Features¶

This section documents every public feature of the llama-crab API. Each page goes end-to-end: the why, the how, the pitfalls, and a complete runnable example.

Text completion

Plain prompt → text. Stop sequences, log probabilities, streaming, best-of-N, and FIM (fill-in-the-middle) for code.
Chat & tool calling

Role-based messages, 14 built-in Jinja2 templates, a Jinja2 subset renderer, the tool-call parser for ChatML / Mistral / Llama 3 / Functionary, and incremental parsing.
Multimodal (vision + audio)

Pair a text GGUF with an mmproj projector, decode local images into MtmdBitmap, evaluate multimodal chunks, and continue generation with the normal sampler chain.
Embeddings & reranking

Mean / CLS / Last pooling, L2-normalised vectors, semantic search, and the cross-encoder Llama::rerank helper.
JSON-Schema & GBNF grammars

Convert a JSON Schema 2020-12 document into a GBNF grammar and use the grammar sampler to force the model to emit only valid output. The most reliable way to get structured data out of a model.
Speculative decoding

The PromptLookupDecoding draft model (no extra weights) and the DraftModel trait for plugging in your own draft. The speculative_decode free function drives the verify step.
Stateful chat

Multi-turn chat with a growing history. Template auto-detection, history trimming strategies, and session persistence.

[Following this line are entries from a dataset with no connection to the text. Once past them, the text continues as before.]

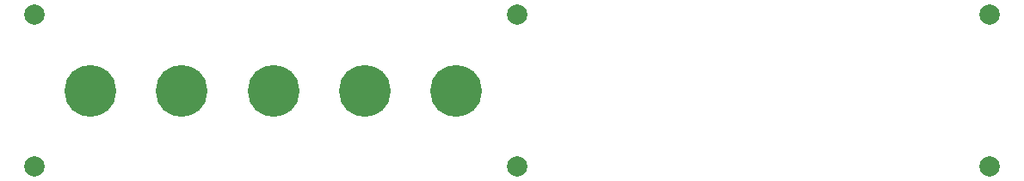
<source format=gbr>
%TF.GenerationSoftware,KiCad,Pcbnew,6.0.9+dfsg-1~bpo11+1*%
%TF.CreationDate,2022-11-11T14:52:23+01:00*%
%TF.ProjectId,014-base-power-board,3031342d-6261-4736-952d-706f7765722d,1*%
%TF.SameCoordinates,Original*%
%TF.FileFunction,Plated,1,2,PTH,Drill*%
%TF.FilePolarity,Positive*%
%FSLAX46Y46*%
G04 Gerber Fmt 4.6, Leading zero omitted, Abs format (unit mm)*
G04 Created by KiCad (PCBNEW 6.0.9+dfsg-1~bpo11+1) date 2022-11-11 14:52:23*
%MOMM*%
%LPD*%
G01*
G04 APERTURE LIST*
%TA.AperFunction,ComponentDrill*%
%ADD10C,2.000000*%
%TD*%
%TA.AperFunction,ComponentDrill*%
%ADD11C,5.100000*%
%TD*%
G04 APERTURE END LIST*
D10*
%TO.C,H1*%
X101000000Y-83000000D03*
%TO.C,H6*%
X101000000Y-98000000D03*
%TO.C,H2*%
X148500000Y-83000000D03*
%TO.C,H5*%
X148500000Y-98000000D03*
%TO.C,H3*%
X195000000Y-83000000D03*
%TO.C,H4*%
X195000000Y-98000000D03*
D11*
%TO.C,J1*%
X106500000Y-90500000D03*
%TO.C,J3*%
X115500000Y-90500000D03*
%TO.C,J5*%
X124500000Y-90500000D03*
%TO.C,J7*%
X133500000Y-90500000D03*
%TO.C,J9*%
X142500000Y-90500000D03*
M02*

</source>
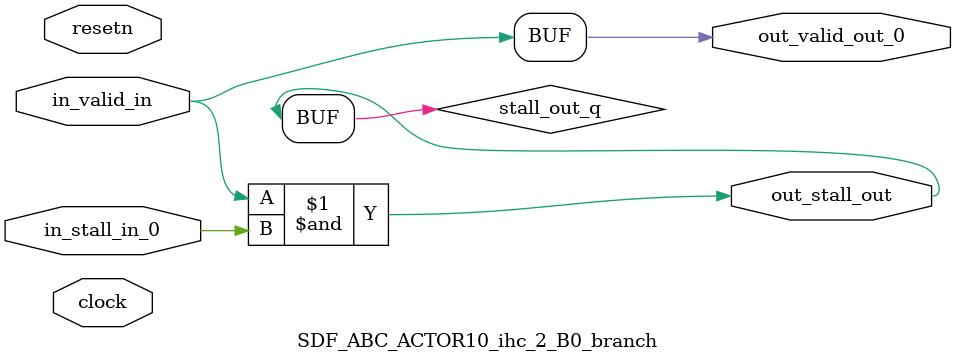
<source format=sv>



(* altera_attribute = "-name AUTO_SHIFT_REGISTER_RECOGNITION OFF; -name MESSAGE_DISABLE 10036; -name MESSAGE_DISABLE 10037; -name MESSAGE_DISABLE 14130; -name MESSAGE_DISABLE 14320; -name MESSAGE_DISABLE 15400; -name MESSAGE_DISABLE 14130; -name MESSAGE_DISABLE 10036; -name MESSAGE_DISABLE 12020; -name MESSAGE_DISABLE 12030; -name MESSAGE_DISABLE 12010; -name MESSAGE_DISABLE 12110; -name MESSAGE_DISABLE 14320; -name MESSAGE_DISABLE 13410; -name MESSAGE_DISABLE 113007; -name MESSAGE_DISABLE 10958" *)
module SDF_ABC_ACTOR10_ihc_2_B0_branch (
    input wire [0:0] in_stall_in_0,
    input wire [0:0] in_valid_in,
    output wire [0:0] out_stall_out,
    output wire [0:0] out_valid_out_0,
    input wire clock,
    input wire resetn
    );

    wire [0:0] stall_out_q;


    // stall_out(LOGICAL,6)
    assign stall_out_q = in_valid_in & in_stall_in_0;

    // out_stall_out(GPOUT,4)
    assign out_stall_out = stall_out_q;

    // out_valid_out_0(GPOUT,5)
    assign out_valid_out_0 = in_valid_in;

endmodule

</source>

Picking the right feature for the job¶

flowchart TD
    Q{What are you building?}
    Q -->|Code completion| A[Text completion]
    Q -->|Chatbot / agent| B[Chat & tool calling]
    Q -->|Image / audio Q&A| C[Multimodal]
    Q -->|Search / clustering| D[Embeddings & reranking]
    Q -->|Extracting structured data| E[Grammars]
    Q -->|Long-form generation| F[Speculative decoding]
    Q -->|Persistent assistant| G[Stateful chat]

If you're not sure where to start, the quickstart example walks through plain completion, chat, FIM and embeddings in a single ~80-line program.